Task item:
Return the tail of the records exactly, starting from the line containing "français, le monopo" and ending with the final line.

Given data:
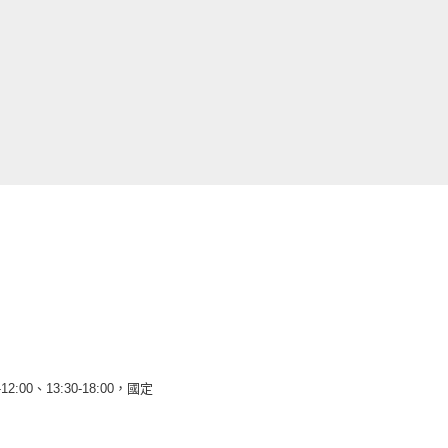
12:00、13:30-18:00，國定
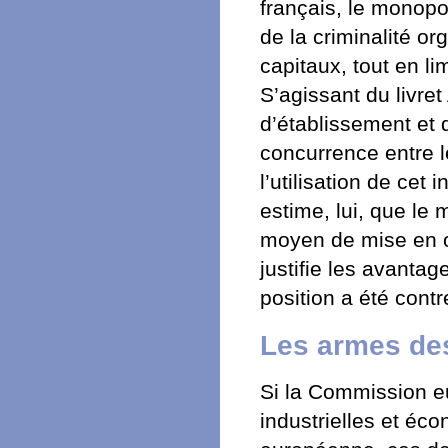
français, le monopo
de la criminalité or
capitaux, tout en li
S’agissant du livre
d’établissement et d
concurrence entre l
l’utilisation de cet
estime, lui, que le 
moyen de mise en o
justifie les avanta
position a été cont
Les armes de
Si la Commission e
industrielles et é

Your solution:
français, le monopo
de la criminalité or
capitaux, tout en li
S’agissant du livre
d’établissement et d
concurrence entre l
l’utilisation de cet
estime, lui, que le 
moyen de mise en o
justifie les avanta
position a été cont
Les armes de
Si la Commission e
industrielles et é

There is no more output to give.